From ballpoint pens to winter hats all the way to Chupa Chups lollipops, there are objects we use on a daily basis that contain some weird and quirky attributes. For example, what is the purpose of that hole in the middle of an ink pen? Or what is the reasoning behind the bobble of a winter hat? How about those darned creases on your dress pants? Where did they all come from? And what do they do?
While some of these characteristics may be merely fashion statements or errors in production, some of them actually serve a purpose!
Here are 10 things that you probably didn’t know about your everyday objects.
1. To many, the bobble located on the top of a winter hat is just a fancy fashion statement. But its origin story speaks of its usefulness. French marines would wear a sailor hat with a bobble on the top to prevent themselves from hurting their heads on the low cabin ceilings. Later, they were used to define different branches of the military based on the size, shape and color of the bobble!
2. The colors of the lines at the bottom of tubes of toothpaste were at first thought to denote the type of toothpaste (organic or non-organic). But in reality, they are just bar codes used by light beam sensors at the factory to designate where the tube should be cut and folded.
3. The popular lollipop brand Chupa Chups is known not only for its delicious candy but also for that weird hole at the top of the stick. Although many thought it was for children to whistle through or to prevent choking hazards, they are actually created to stop the candy from being pulled out. This makes the candy harder to swallow by accident. In the production phase, and while the candy is still in liquid form, the hollow stick is inserted into the liquid so that when it hardens, it does so through the hole first to prevent the candy from falling out.
4. The hind legs of a keyboard (or the stands) were at first thought to add to the ergonomics of typing. In reality, they were designed to help computer users see the keys they were hitting. The purpose of the stands were to place the keyboard at an angle allowing the user to better see the keyboard. Bonus tip: it is actually more ergonomic for your wrists to type on a flat keyboard.

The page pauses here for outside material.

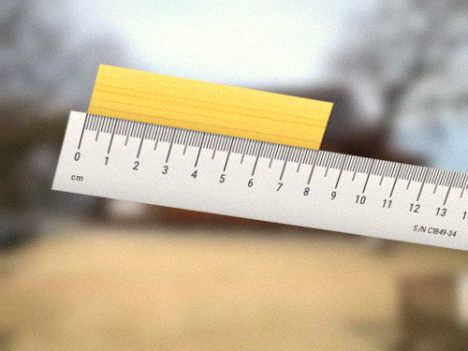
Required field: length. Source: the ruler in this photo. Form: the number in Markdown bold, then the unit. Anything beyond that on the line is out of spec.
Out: **8** cm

5. It is almost inevitable that a pair of dress pants or trousers are going to contain some folds and creases. But where did they originate from and what is their purpose? Well, back in the 19th century when European factories had to ship their clothing to other countries, the clothes had to be shipped via a shipping container. In order to save space and to send more clothes, items had to be folded in order to maximize the room. When the clothes finally got to their destinations, the pants and shirts would be so creased and folded that it became a part of the daily attire.
6. Many backpacks nowadays come with this diamond-shaped, pig-nose symbol on the front of the backpack. Although many assumed it was merely a fashion statement, it actually serves a purpose! Hikers and climbers alike could attach a rope or a metal loop through it while an athlete ties his shoes, keeping it hands-free!
7. Many old school ballpoint pens have a tiny hole in the middle of the shaft. Some thought it was a production error while others believed it had no purpose. In fact, this hole was designed to let air in to help the ink keep running. This air would allow the ink to run smoothly, and in times when the pen would stop running, all you had to do was remove the shaft from the ink cartridge and shake it a little!
8. The hole in a spaghetti strainer. While the spaghetti strainer may be more commonly used to separate the boiling water from your al dente noodles, the hole in the strainer actually serves as a measuring utensil. If you were to fill the hole with the raw spaghetti strands, that would equate to one full serving. Now you don’t even need a measuring cup!
9. The blue and white eraser. As children, we were told that the blue part of the eraser got rid of our pen errors while the white part took away the pencil marks. But we soon found out that as much as the blue part would hide our ink writing, it would also smudge our papers! In fact, the blue part of the eraser was designed to get rid of pencil marks on art and graphic papers because they are softer and more sensitive.
10. Tic Tacs: If you have ever had trouble controlling yourself to one Tic Tac, have no fear, the Tic Tac company actually designed something to help control your cravings. The tab on the back of the opening of the Tic Tac box perfectly fits one Tic Tac. By tilting the box at an angle, one Tic Tac will perfectly sit on the tab. Voila, instantly fresh minty breath!